*EXERCISE AIM:* Write out the data below in full, unchanged, minus the images.

*RECORDS FOR THIS EXERCISE:*

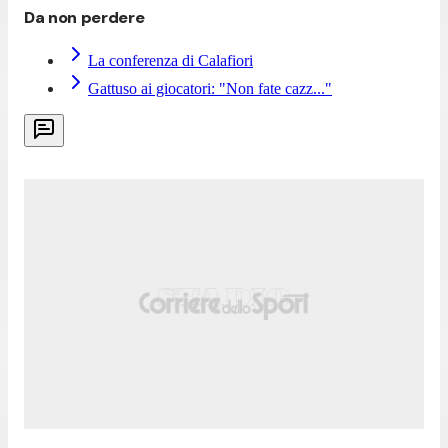
Da non perdere
La conferenza di Calafiori
Gattuso ai giocatori: "Non fate cazz..."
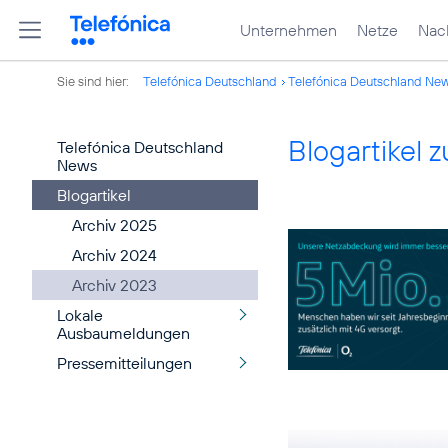
Unternehmen
Netze
Nach
Sie sind hier:
Telefónica Deutschland
Telefónica Deutschland Ne
Blogartikel
Telefónica Deutschland
News
Blogartikel
Archiv 2025
Archiv 2024
Archiv 2023
Lokale
Ausbaumeldungen
Pressemitteilungen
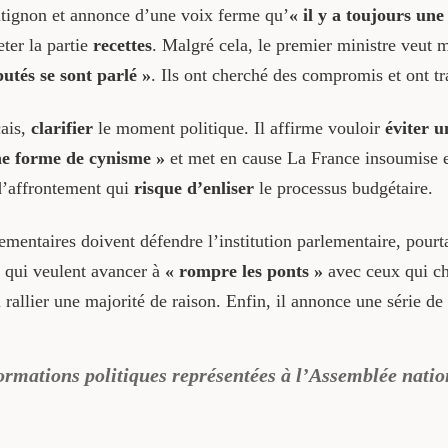
atignon et annonce d’une voix ferme qu’
« il y a toujours une
eter la partie
recettes
. Malgré cela, le premier ministre veut m
utés se sont parlé »
. Ils ont cherché des compromis et ont 
çais,
clarifier
le moment politique. Il affirme vouloir
éviter u
ne forme de cynisme »
et met en cause La France insoumise e
d’affrontement qui
risque d’enliser
le processus budgétaire.
lementaires doivent défendre l’institution parlementaire, pourta
x qui veulent avancer à
« rompre les ponts »
avec ceux qui ch
 rallier une majorité de raison. Enfin, il annonce une série de
formations politiques représentées à l’Assemblée natio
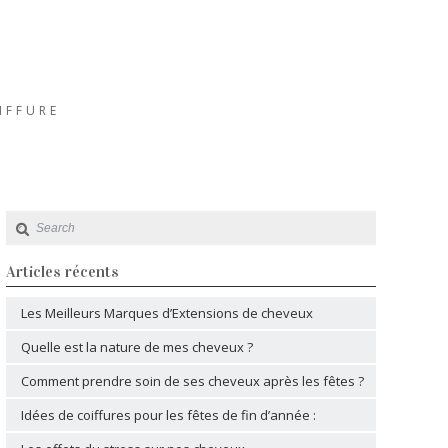
IFFURE
Articles récents
Les Meilleurs Marques d’Extensions de cheveux
Quelle est la nature de mes cheveux ?
Comment prendre soin de ses cheveux après les fêtes ?
Idées de coiffures pour les fêtes de fin d’année :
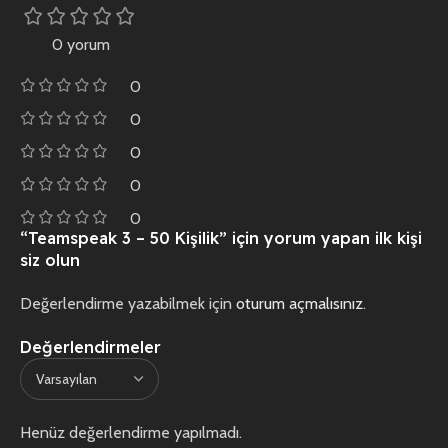
0 yorum
0
0
0
0
0
“Teamspeak 3 – 50 Kişilik” için yorum yapan ilk kişi
siz olun
Değerlendirme yazabilmek için
oturum açmalısınız
.
Değerlendirmeler
Henüz değerlendirme yapılmadı.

*EXERCISE SOLUTION:*
Da non perdere
La conferenza di Calafiori
Gattuso ai giocatori: "Non fate cazz..."
Unternehmen
Netze
Nach
Sie sind hier:
Telefónica Deutschland
Telefónica Deutschland Ne
Blogartikel
Telefónica Deutschland
News
Blogartikel
Archiv 2025
Archiv 2024
Archiv 2023
Lokale
Ausbaumeldungen
Pressemitteilungen
atignon et annonce d’une voix ferme qu’
« il y a toujours une
eter la partie
recettes
. Malgré cela, le premier ministre veut m
utés se sont parlé »
. Ils ont cherché des compromis et ont 
çais,
clarifier
le moment politique. Il affirme vouloir
éviter u
ne forme de cynisme »
et met en cause La France insoumise e
d’affrontement qui
risque d’enliser
le processus budgétaire.
lementaires doivent défendre l’institution parlementaire, pourta
x qui veulent avancer à
« rompre les ponts »
avec ceux qui ch
 rallier une majorité de raison. Enfin, il annonce une série de
formations politiques représentées à l’Assemblée natio
IFFURE
Articles récents
Les Meilleurs Marques d’Extensions de cheveux
Quelle est la nature de mes cheveux ?
Comment prendre soin de ses cheveux après les fêtes ?
Idées de coiffures pour les fêtes de fin d’année :
0 yorum
0
0
0
0
0
“Teamspeak 3 – 50 Kişilik” için yorum yapan ilk kişi
siz olun
Değerlendirme yazabilmek için
oturum açmalısınız
.
Değerlendirmeler
Henüz değerlendirme yapılmadı.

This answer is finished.